### Given information ###

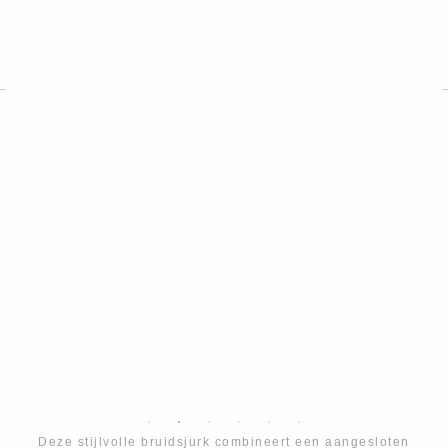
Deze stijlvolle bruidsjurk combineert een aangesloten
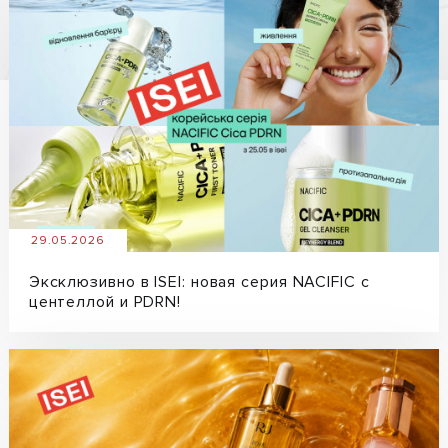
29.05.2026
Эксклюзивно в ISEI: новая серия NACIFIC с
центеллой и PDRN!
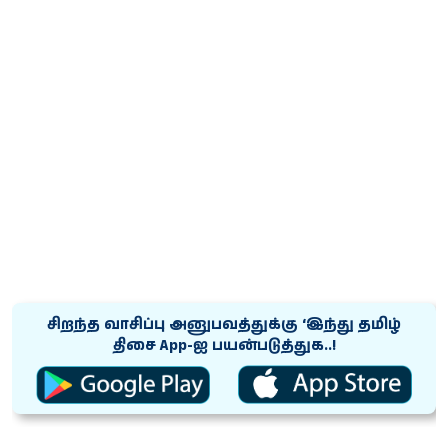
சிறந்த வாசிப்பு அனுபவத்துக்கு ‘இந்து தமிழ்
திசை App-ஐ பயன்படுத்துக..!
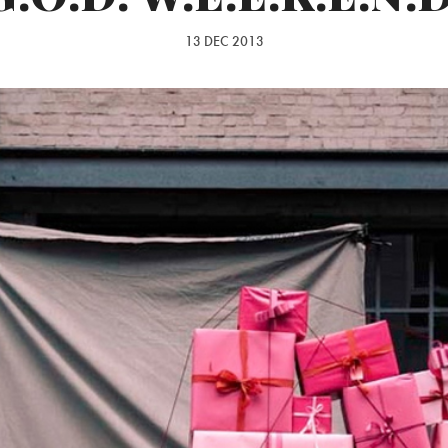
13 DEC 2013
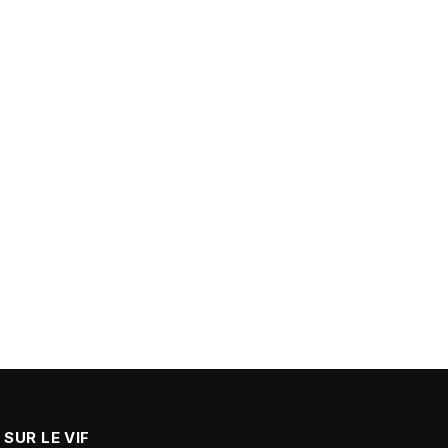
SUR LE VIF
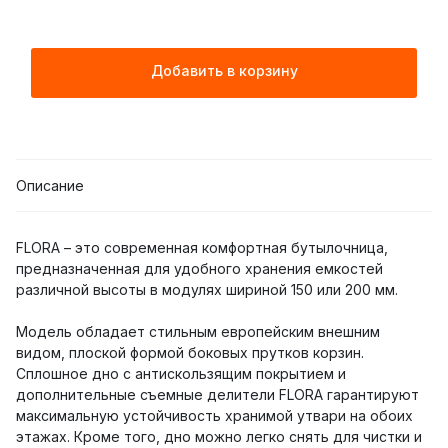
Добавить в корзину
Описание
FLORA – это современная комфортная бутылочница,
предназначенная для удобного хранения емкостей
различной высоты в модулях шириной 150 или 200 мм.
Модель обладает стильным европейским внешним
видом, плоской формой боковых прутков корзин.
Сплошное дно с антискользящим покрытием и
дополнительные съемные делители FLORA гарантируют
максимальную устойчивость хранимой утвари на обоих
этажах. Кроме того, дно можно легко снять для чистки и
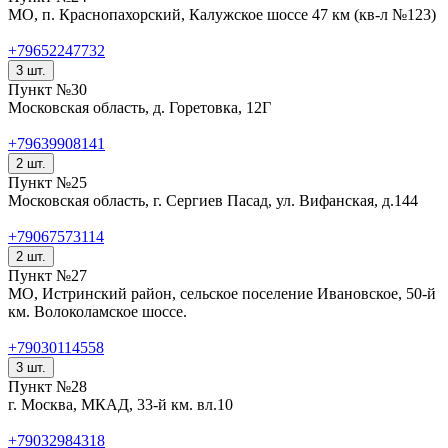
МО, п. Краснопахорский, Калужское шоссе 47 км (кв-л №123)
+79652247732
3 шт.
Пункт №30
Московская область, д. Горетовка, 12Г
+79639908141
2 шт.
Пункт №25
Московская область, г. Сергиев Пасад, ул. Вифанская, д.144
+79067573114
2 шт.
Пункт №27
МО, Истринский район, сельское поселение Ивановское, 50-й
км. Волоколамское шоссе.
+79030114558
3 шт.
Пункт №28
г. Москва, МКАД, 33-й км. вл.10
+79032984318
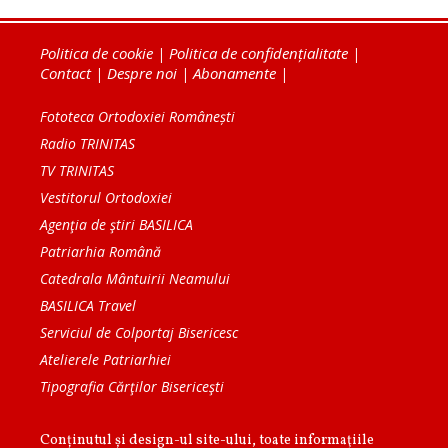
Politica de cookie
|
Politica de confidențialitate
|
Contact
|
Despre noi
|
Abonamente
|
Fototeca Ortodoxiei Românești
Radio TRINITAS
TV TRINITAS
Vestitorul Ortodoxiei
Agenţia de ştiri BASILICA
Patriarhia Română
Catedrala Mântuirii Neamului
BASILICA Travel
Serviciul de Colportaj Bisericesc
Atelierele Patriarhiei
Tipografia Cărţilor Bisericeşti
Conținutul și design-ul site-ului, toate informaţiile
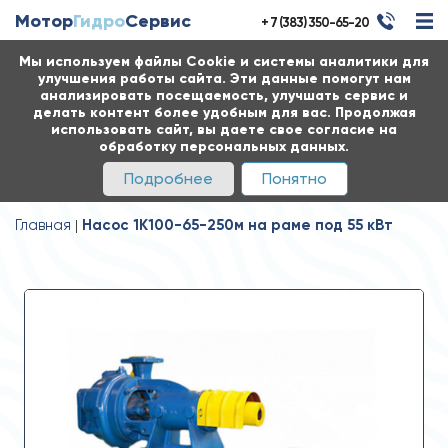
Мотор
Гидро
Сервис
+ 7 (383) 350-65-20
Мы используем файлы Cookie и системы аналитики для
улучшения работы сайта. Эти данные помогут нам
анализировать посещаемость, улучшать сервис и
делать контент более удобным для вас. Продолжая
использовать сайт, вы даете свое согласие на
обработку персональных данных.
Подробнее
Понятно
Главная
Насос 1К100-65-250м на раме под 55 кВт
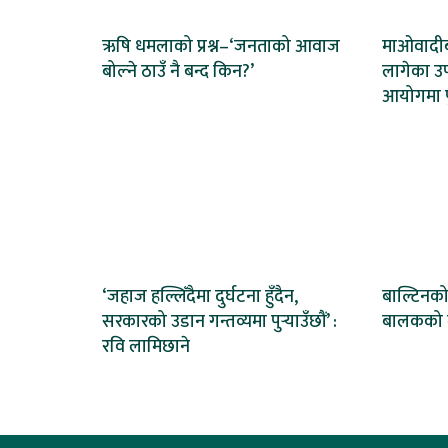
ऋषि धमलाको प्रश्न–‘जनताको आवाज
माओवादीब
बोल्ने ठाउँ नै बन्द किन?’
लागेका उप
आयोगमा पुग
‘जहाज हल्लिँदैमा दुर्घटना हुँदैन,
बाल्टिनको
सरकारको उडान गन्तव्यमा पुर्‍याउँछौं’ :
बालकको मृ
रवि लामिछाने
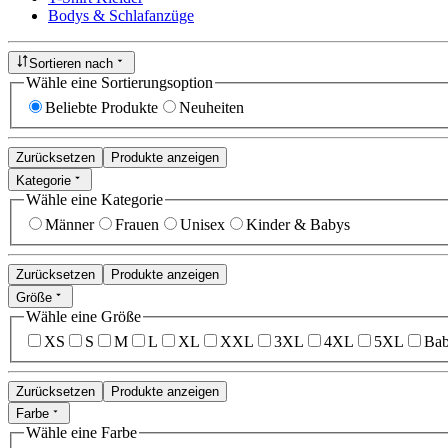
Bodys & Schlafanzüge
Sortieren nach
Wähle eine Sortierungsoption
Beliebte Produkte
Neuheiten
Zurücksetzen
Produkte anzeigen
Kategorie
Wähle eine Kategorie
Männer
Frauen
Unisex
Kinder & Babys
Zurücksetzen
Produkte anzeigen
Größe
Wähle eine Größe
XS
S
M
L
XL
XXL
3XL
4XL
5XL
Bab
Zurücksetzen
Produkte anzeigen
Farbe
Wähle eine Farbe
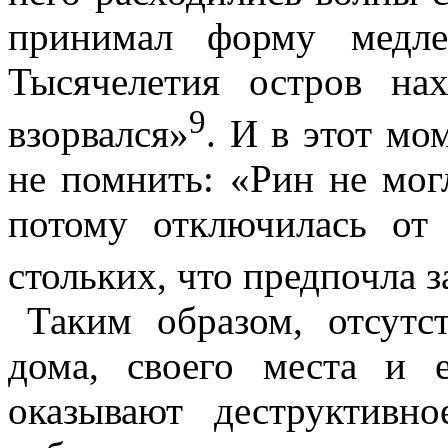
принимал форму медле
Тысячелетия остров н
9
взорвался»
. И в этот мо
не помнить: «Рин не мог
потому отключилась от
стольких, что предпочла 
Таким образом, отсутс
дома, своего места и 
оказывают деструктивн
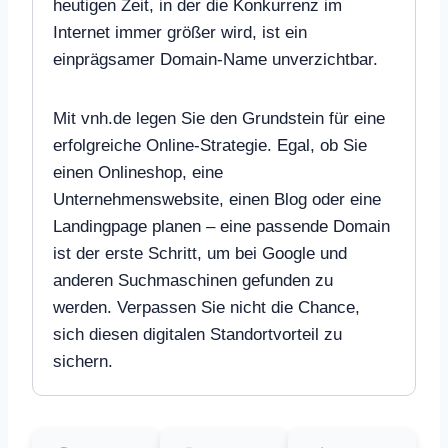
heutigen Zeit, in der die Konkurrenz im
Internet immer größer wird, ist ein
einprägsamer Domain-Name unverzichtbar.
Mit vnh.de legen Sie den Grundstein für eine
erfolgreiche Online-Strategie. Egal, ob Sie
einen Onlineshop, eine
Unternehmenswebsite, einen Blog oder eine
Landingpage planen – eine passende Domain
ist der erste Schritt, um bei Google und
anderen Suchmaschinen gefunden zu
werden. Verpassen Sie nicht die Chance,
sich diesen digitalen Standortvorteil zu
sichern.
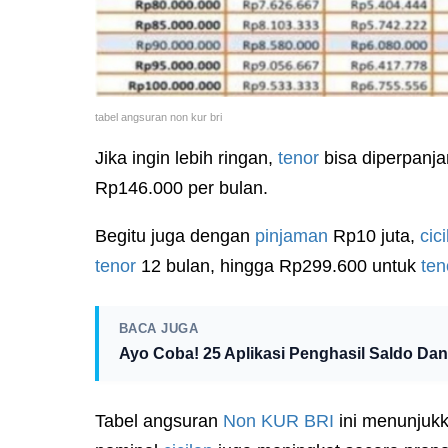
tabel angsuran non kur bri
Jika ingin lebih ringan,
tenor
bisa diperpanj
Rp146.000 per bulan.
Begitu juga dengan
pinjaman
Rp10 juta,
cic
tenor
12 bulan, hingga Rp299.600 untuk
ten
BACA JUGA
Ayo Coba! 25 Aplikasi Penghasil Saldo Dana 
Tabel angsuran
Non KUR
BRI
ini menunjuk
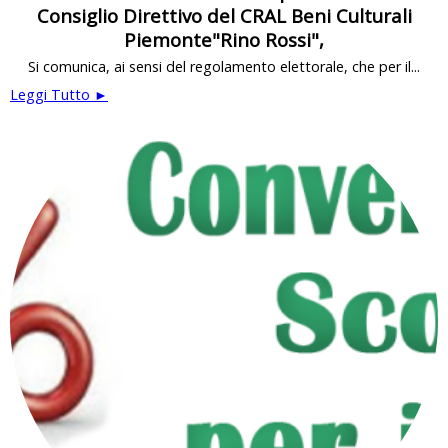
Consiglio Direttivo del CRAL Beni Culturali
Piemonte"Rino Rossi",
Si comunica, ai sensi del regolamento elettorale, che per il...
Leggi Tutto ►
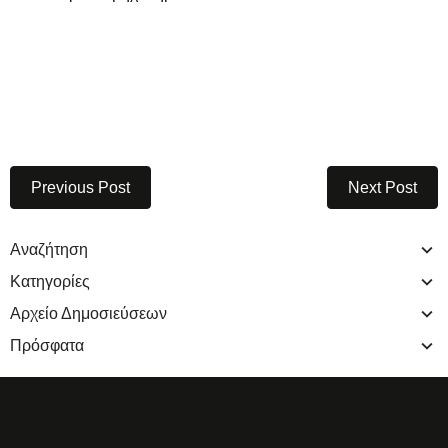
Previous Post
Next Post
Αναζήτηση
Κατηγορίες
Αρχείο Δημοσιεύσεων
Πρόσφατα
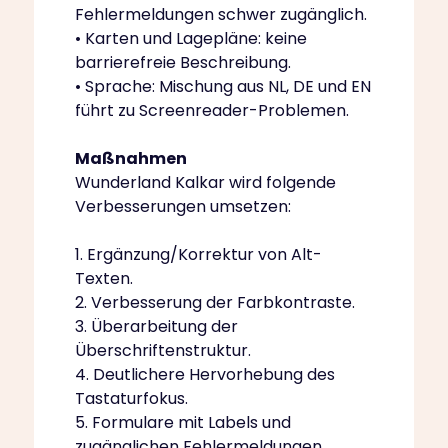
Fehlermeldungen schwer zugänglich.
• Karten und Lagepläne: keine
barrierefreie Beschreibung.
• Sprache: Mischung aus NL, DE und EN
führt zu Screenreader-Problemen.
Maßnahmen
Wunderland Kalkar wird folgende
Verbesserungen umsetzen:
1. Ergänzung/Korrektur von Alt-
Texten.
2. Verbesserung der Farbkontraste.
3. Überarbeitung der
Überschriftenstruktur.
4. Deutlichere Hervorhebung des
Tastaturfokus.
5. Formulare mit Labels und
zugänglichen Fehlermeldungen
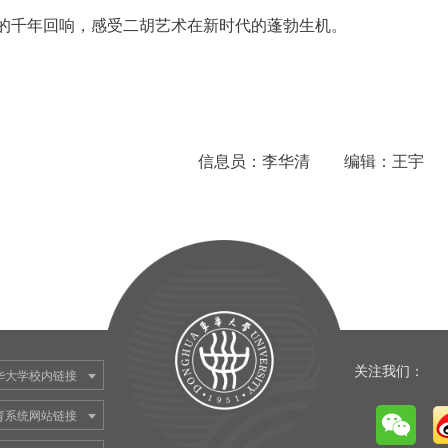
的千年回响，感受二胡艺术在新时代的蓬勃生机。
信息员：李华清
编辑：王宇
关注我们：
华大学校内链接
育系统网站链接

###

Could all the data above be given again exactly, leaving out its images?

Deze stijlvolle bruidsjurk combineert een aangesloten
29.05.2026
Эксклюзивно в ISEI: новая серия NACIFIC с
центеллой и PDRN!
சிறந்த வாசிப்பு அனுபவத்துக்கு ‘இந்து தமிழ்
திசை App-ஐ பயன்படுத்துக..!
13 DEC 2013
SUR LE VIF
Добавить в корзину
Описание
FLORA – это современная комфортная бутылочница,
предназначенная для удобного хранения емкостей
различной высоты в модулях шириной 150 или 200 мм.
Модель обладает стильным европейским внешним
видом, плоской формой боковых прутков корзин.
Сплошное дно с антискользящим покрытием и
дополнительные съемные делители FLORA гарантируют
максимальную устойчивость хранимой утвари на обоих
этажах. Кроме того, дно можно легко снять для чистки и
МО, п. Краснопахорский, Калужское шоссе 47 км (кв-л №123)
+79652247732
3 шт.
Пункт №30
Московская область, д. Горетовка, 12Г
+79639908141
2 шт.
Пункт №25
Московская область, г. Сергиев Пасад, ул. Вифанская, д.144
+79067573114
2 шт.
Пункт №27
МО, Истринский район, сельское поселение Ивановское, 50-й
км. Волоколамское шоссе.
+79030114558
3 шт.
Пункт №28
г. Москва, МКАД, 33-й км. вл.10
+79032984318
Politica de cookie
|
Politica de confidențialitate
|
Contact
|
Despre noi
|
Abonamente
|
Fototeca Ortodoxiei Românești
Radio TRINITAS
TV TRINITAS
Vestitorul Ortodoxiei
Agenţia de ştiri BASILICA
Patriarhia Română
Catedrala Mântuirii Neamului
BASILICA Travel
Serviciul de Colportaj Bisericesc
Atelierele Patriarhiei
Tipografia Cărţilor Bisericeşti
Conținutul și design-ul site-ului, toate informaţiile
Мотор
Гидро
Сервис
+ 7 (383) 350-65-20
Мы используем файлы Cookie и системы аналитики для
улучшения работы сайта. Эти данные помогут нам
анализировать посещаемость, улучшать сервис и
делать контент более удобным для вас. Продолжая
использовать сайт, вы даете свое согласие на
обработку персональных данных.
Подробнее
Понятно
Главная
Насос 1К100-65-250м на раме под 55 кВт
ऋषि धमलाको प्रश्न–‘जनताको आवाज
माओवादीब
बोल्ने ठाउँ नै बन्द किन?’
लागेका उप
आयोगमा पुग
‘जहाज हल्लिँदैमा दुर्घटना हुँदैन,
बाल्टिनको
सरकारको उडान गन्तव्यमा पुर्‍याउँछौं’ :
बालकको मृ
रवि लामिछाने
Bodys & Schlafanzüge
Sortieren nach
Wähle eine Sortierungsoption
Beliebte Produkte
Neuheiten
Zurücksetzen
Produkte anzeigen
Kategorie
Wähle eine Kategorie
Männer
Frauen
Unisex
Kinder & Babys
Zurücksetzen
Produkte anzeigen
Größe
Wähle eine Größe
XS
S
M
L
XL
XXL
3XL
4XL
5XL
Bab
Zurücksetzen
Produkte anzeigen
Farbe
Wähle eine Farbe
принимал форму медле
Тысячелетия остров н
9
взорвался»
. И в этот мо
не помнить: «Рин не мог
потому отключилась от
стольких, что предпочла 
Таким образом, отсутс
дома, своего места и 
оказывают деструктивн
heutigen Zeit, in der die Konkurrenz im
Internet immer größer wird, ist ein
einprägsamer Domain-Name unverzichtbar.
Mit vnh.de legen Sie den Grundstein für eine
erfolgreiche Online-Strategie. Egal, ob Sie
einen Onlineshop, eine
Unternehmenswebsite, einen Blog oder eine
Landingpage planen – eine passende Domain
ist der erste Schritt, um bei Google und
anderen Suchmaschinen gefunden zu
werden. Verpassen Sie nicht die Chance,
sich diesen digitalen Standortvorteil zu
sichern.
tabel angsuran non kur bri
Jika ingin lebih ringan,
tenor
bisa diperpanj
Rp146.000 per bulan.
Begitu juga dengan
pinjaman
Rp10 juta,
cic
tenor
12 bulan, hingga Rp299.600 untuk
ten
BACA JUGA
Ayo Coba! 25 Aplikasi Penghasil Saldo Dana 
Tabel angsuran
Non KUR
BRI
ini menunjuk
Consiglio Direttivo del CRAL Beni Culturali
Piemonte"Rino Rossi",
Si comunica, ai sensi del regolamento elettorale, che per il...
Leggi Tutto ►
Previous Post
Next Post
Αναζήτηση
Κατηγορίες
Αρχείο Δημοσιεύσεων
Πρόσφατα
Fehlermeldungen schwer zugänglich.
• Karten und Lagepläne: keine
barrierefreie Beschreibung.
• Sprache: Mischung aus NL, DE und EN
führt zu Screenreader-Problemen.
Maßnahmen
Wunderland Kalkar wird folgende
Verbesserungen umsetzen:
1. Ergänzung/Korrektur von Alt-
Texten.
2. Verbesserung der Farbkontraste.
3. Überarbeitung der
Überschriftenstruktur.
4. Deutlichere Hervorhebung des
Tastaturfokus.
5. Formulare mit Labels und
zugänglichen Fehlermeldungen
的千年回响，感受二胡艺术在新时代的蓬勃生机。
信息员：李华清
编辑：王宇
关注我们：
华大学校内链接
育系统网站链接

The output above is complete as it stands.